Muy pronto me acostumbré a aquella rutina en la escuela esotérica. Más que acostumbrarme, era una especie de excitación por lo que vendría. Cada día había algo nuevo, alguna nueva enseñanza, algún nuevo color ante mis ojos.
Al cabo de algunos días se me informó que debería ocuparme de las labores de la cocina, hacerme cargo de la asistencia del cocinero. Para ese entonces ya comprendía lo que eso significaba: la cocina era el centro de ese pequeño cosmos. Los alimentos se consumían y se digerían bajo un estado de profunda conciencia y observación de sí. Cada componente ingerido tenía un propósito más allá que el simple sustento de los factores vitales o el disfrute. Por lo tanto, aquellos que elaboraban las comidas, debían hacerlo con total impecabilidad del Ser; estar en óptimas condiciones mentales, emocionales y físicas. De ninguna manera perderse en vanos pensamientos o tontas reflexiones, sino mas bien, con la actitud que tendría un científico al tratar de elaborar la formula correcta para curar una grave enfermedad, en este caso, la del sueño, el despojo de la conciencia, la falta de centro.
Caminé en dirección a la cocina sin dudar sobre la importancia de la labor encomendada.
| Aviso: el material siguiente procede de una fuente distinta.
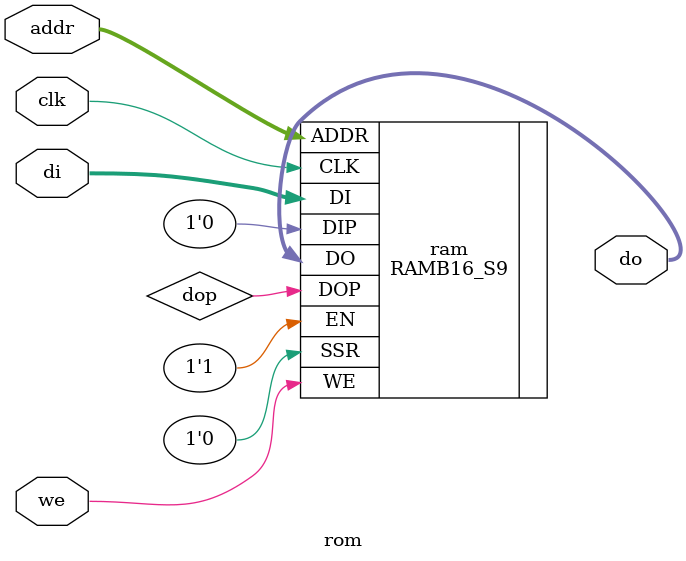
<source format=v>


module rom(clk, addr, di, do, we);

	input clk;
	input [10:0] addr;
	input [7:0] di;
	output [7:0] do;
	input we;

	wire dop;
	
	RAMB16_S9 ram (
		.DO(do),	// 16-bit Data Output
		.DOP(dop),	// 2-bit parity Output
		.ADDR(addr),  	// 10-bit Address Input
		.CLK(clk),	// Clock
		.DI(di),	// 16-bit Data Input
		.DIP(1'd0),	// 2-bit parity Input
		.EN(1'd1),	// RAM Enable Input
		.SSR(1'd0),	// Synchronous Set/Reset Input
		.WE(we)		// Write Enable Input
	);

	defparam ram.INIT_00 = 256'h72756769666e6f632029382874696e69203a6261744_0000_0c02_1020_0901_0870;
//	defparam ram.INIT_00 = 256'h72756769666e6f632029382874696e69203a62617474696e_0c03_1020_0922_0842;

endmodule


</source>
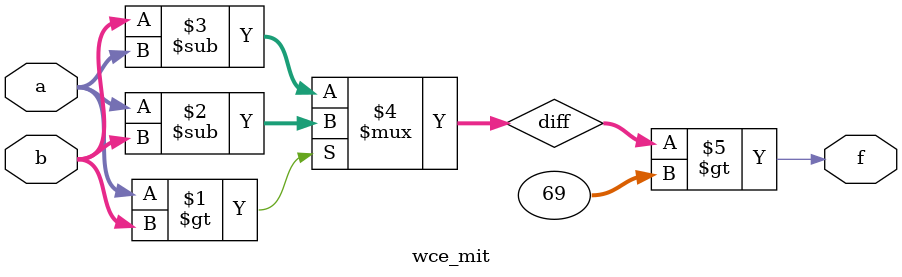
<source format=v>
module wce_mit(a, b, f);
parameter _bit = 8;
parameter wce = 69;
input [_bit - 1: 0] a;
input [_bit - 1: 0] b;
output f;
wire [_bit - 1: 0] diff;
assign diff = (a > b)? (a - b): (b - a);
assign f = (diff > wce);
endmodule

</source>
Aun los gallos no habían cantado pero ya todos estaban en pie, cada uno atendiendo el compromiso que le correspondía. El encargado ya se encontraba cortando las primeras verduras. Inmediatamente me puse a tono con la situación y comencé mi tarea. Mientras lo hacía, intenté darme cuenta de la calidad de mis pensamientos, divagantes, difusos. Pronto los puse en orden y mientras iba elaborando los cortes, iba percibiendo un chirriante dolor en mi interior; un ruido de fondo estridente y burlón que sin duda me había acompañado desde siempre. ¿Cuando había surgido? Imposible saberlo. En aquel momento le vi la cara, su dimensión, su aspecto, el carácter nervioso de la sensación que producía en mí. Lo observe fijamente y a los pocos segundos su intensidad disminuyó, como si fuera un animal que se encoge porque teme el poder de una bestia más grande recién surgida entre los arbustos. Se retuerce de miedo y se marcha, volteando de vez en cuando para asegurarse de no ser seguido por el amenazante depredador.
Esa mañana, después de aquella primera experiencia de observación de una sensación en mi misma, comprendí el hecho de que normalmente el ser humano debe convivir con infinidad de huéspedes en su interior, la mayoría de las veces sin tomar conciencia de ello y siempre bajo su dominio y condicionamiento.
El esplendido desayuno consistía de un guiso de verduras acompañado de pan Roti, cuya receta proveniente de la India preparábamos con maestría. El momento de la ingestión era normalmente el más positivo. Ahí nos encontrábamos todos, salidos de la habitual introspección para no solo observarnos a nosotros mismos, sino también a nuestros compañeros, desarrollar nuevas habilidades de comunicación y sentir un estado de familiaridad o hermandad, producto de un hecho tan simple como compartir los mismos alimentos.
Algunas veces ocurrieron excepciones. Si algún miembro de los que trabajaron en la cocina no había participado en la preparación de los alimentos con un estado de impecabilidad interna, y si por el contrario, había albergado pensamientos hostiles hacia alguien del grupo, un tercero o incluso hacia sí mismo, inmediatamente, aquello se hacía patente en el sabor o la consistencia de la comida, llegando incluso a ser “incomible” para los demás. Algunas veces nos quedamos sin comer y la persona que había cocinado tuvo que retirarse con el propósito de observarse a sí misma y trabajar aquel estado emocional indeseable que nos había dejado con las tripas en concierto.